Friday, January 04, 2008

Stuff a Duck

I hope everyone had a nice Holiday!

Mine was made that much nicer by the presence of a roasted duck on Christmas Day. (I have to thank Migrainer for her advice to prick the skin thoroughly and often as it roasts.) This duck rendered like nothing I've ever seen. It had enough fat pad to fly across the Arctic (Oops! New Years' Resolution #3: No more hyperbole.) ... enough fat pad to fly across a few pretty, snow-covered, Pennsylvania pastures.

I wasn't going to stuff it. FRE requested that it be stuffed. I didn't want to use a bread stuffing. I was considering a brown-and-wild-rice mix. FRE requested barley. Barley. FRE is not on board with whole, hulled barley yet. What was that he called it? "Like pebbles in water"? Something like that. (He's not far off, but this is a good place to mention that my fasting BG was 78 mg/dl a few days ago. I owe it to pebbles in water.) I compromised by using a quick-cooking, pearled (and it looks like rolled) barley.
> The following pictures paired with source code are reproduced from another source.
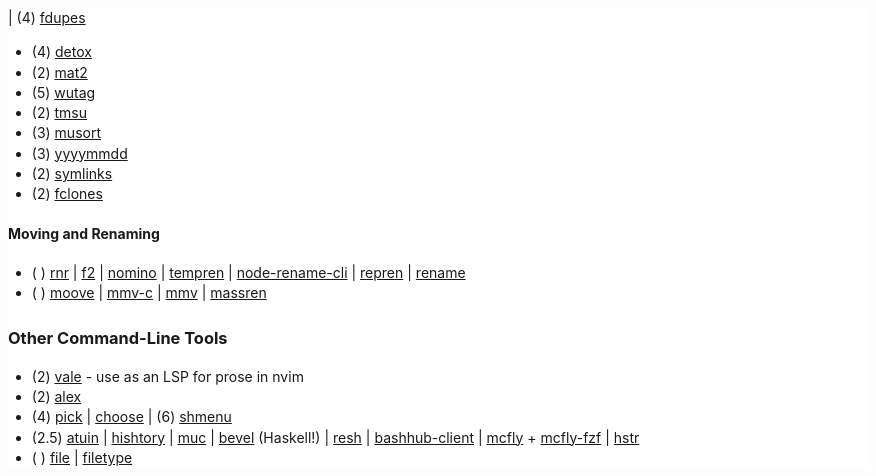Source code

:    | (4) [fdupes](https://github.com/adrianlopezroche/fdupes)
* (4) [detox](https://github.com/dharple/detox)
* (2) [mat2](https://0xacab.org/jvoisin/mat2)
* (5) [wutag](https://github.com/vv9k/wutag)
* (2) [tmsu](https://tmsu.org/)
* (3) [musort](https://github.com/tdeerenberg/Musort)
* (3) [yyyymmdd](https://github.com/kaihendry/yyyymmdd)
* (2) [symlinks](https://github.com/brandt/symlinks)
* (2) [fclones](https://github.com/pkolaczk/fclones)

#### Moving and Renaming

* ( ) [rnr](https://github.com/ismaelgv/rnr) 
   | [f2](https://github.com/ayoisaiah/f2) 
   | [nomino](https://github.com/yaa110/nomino) 
   | [tempren](https://github.com/idle-code/tempren) 
   | [node-rename-cli](https://github.com/jhotmann/node-rename-cli) 
   | [repren](https://github.com/jlevy/repren) 
   | [rename](https://github.com/pstray/rename)
* ( ) [moove](https://github.com/urin/moove) 
   | [mmv-c](https://github.com/mcauley-penney/mmv-c) 
   | [mmv](https://github.com/itchyny/mmv) 
   | [massren](https://github.com/laurent22/massren)

### Other Command-Line Tools

* (2) [vale](https://vale.sh/) - use as an LSP for prose in nvim
* (2) [alex](https://github.com/wooorm/alex)
* (4) [pick](https://github.com/mptre/pick) 
   | [choose](https://github.com/jagprog5/choose) 
   | (6) [shmenu](https://github.com/duclos-cavalcanti/shmenu)
* (2.5) [atuin](https://github.com/atuinsh/atuin) 
   | [hishtory](https://github.com/ddworken/hishtory) 
   | [muc](https://github.com/nate-sys/muc) 
   | [bevel](https://github.com/NorfairKing/bevel) (Haskell!) 
   | [resh](https://github.com/curusarn/resh) 
   | [bashhub-client](https://github.com/rcaloras/bashhub-client) 
   | [mcfly](https://github.com/cantino/mcfly) + [mcfly-fzf](https://github.com/bnprks/mcfly-fzf) 
   | [hstr](https://github.com/dvorka/hstr)
* ( ) [file](https://search.nixos.org/packages?channel=23.11&show=file&from=0&size=50&sort=relevance&type=packages&query=file+type) 
   | [filetype](https://search.nixos.org/packages?channel=23.11&show=python311Packages.filetype&from=0&size=50&sort=relevance&type=packages&query=file+type)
It was delish.


1/2 cup uncooked barley (quick-cooking, pearled)
1/2 of a large yellow onion, diced (or a whole small)
1 or 2 cloves garlic, thinly sliced
1 stalk celery, diced
2 or 3 tablespoon diced, dried apricots
2 or 3 tablespoons raisins
2 or 3 tablespoons vermouth, maybe 4, and some to sip
1 or 2 tablespoons olive oil
Spices (Your choice. See below for my choice.)

1   Cook the barley according to package directions. Let cool.

Note: Bring 1 cup of water to a boil. Add a dash of salt. Add 1/2 cup barley. Turn heat to lowest setting. Cover (leave lid open a crack) and simmer for 15 minutes. Cover completely and let rest for 10 additional minutes. (I used Mother's Barley because that's all I could find. Not an endorsement, but not a bad quick-cooking barley.)

2   Sauté onion in olive oil for about 5 minutes until translucent but not browned. Add garlic and celery and sauté for an additional 5 minutes. Turn off heat. Add spices and allow them to bloom in the warm oil for a few minutes.

I used the following spices, and probably some others that I can't recall. I went a little spice-wild.
  • 1/4 teaspoon salt
  • Few grinds black pepper
  • 1/4 teaspoon dried thyme
  • 1/4 teaspoon dried crushed rosemary
  • 1/4 teaspoon dried parsley
  • 1/8 teaspoon dried sage
  • 1/8 teaspoon red pepper flakes
  • 1/8 teaspoon ground onion
  • 1/8 teaspoon smoked paprika
3   Combine barley, sautéed vegetables, apricots, raisins and vermouth in a large bowl.

Note: Hold back a little vermouth to deglaze the pan (not a reduction, just a few swirls) and pour pan drippings into stuffing. Sip vermouth as pan deglazes.

4   Stuff your duck.

Note: The spirit of Christmas Day must have been shining on my stuffing construction because this recipe perfectly filled the cavity of my 5.5 pound Peking duckling. That never happens. I always have either not enough or some left over.

Photos: Homegrown. The photo at the top is of my stuffing before it went into the bird. With a few tweaks, this could be enjoyed as a cold barley salad in its own right. Maybe. The photo at the bottom is of my stuffing after it steamed inside a duck cavity for 4.5 hours at 300 degrees F. The barley stayed nicely intact, the raisins and apricots plumped up, and the whole dish gave off an aroma of spicy, roasted poultry. Mmmmmm.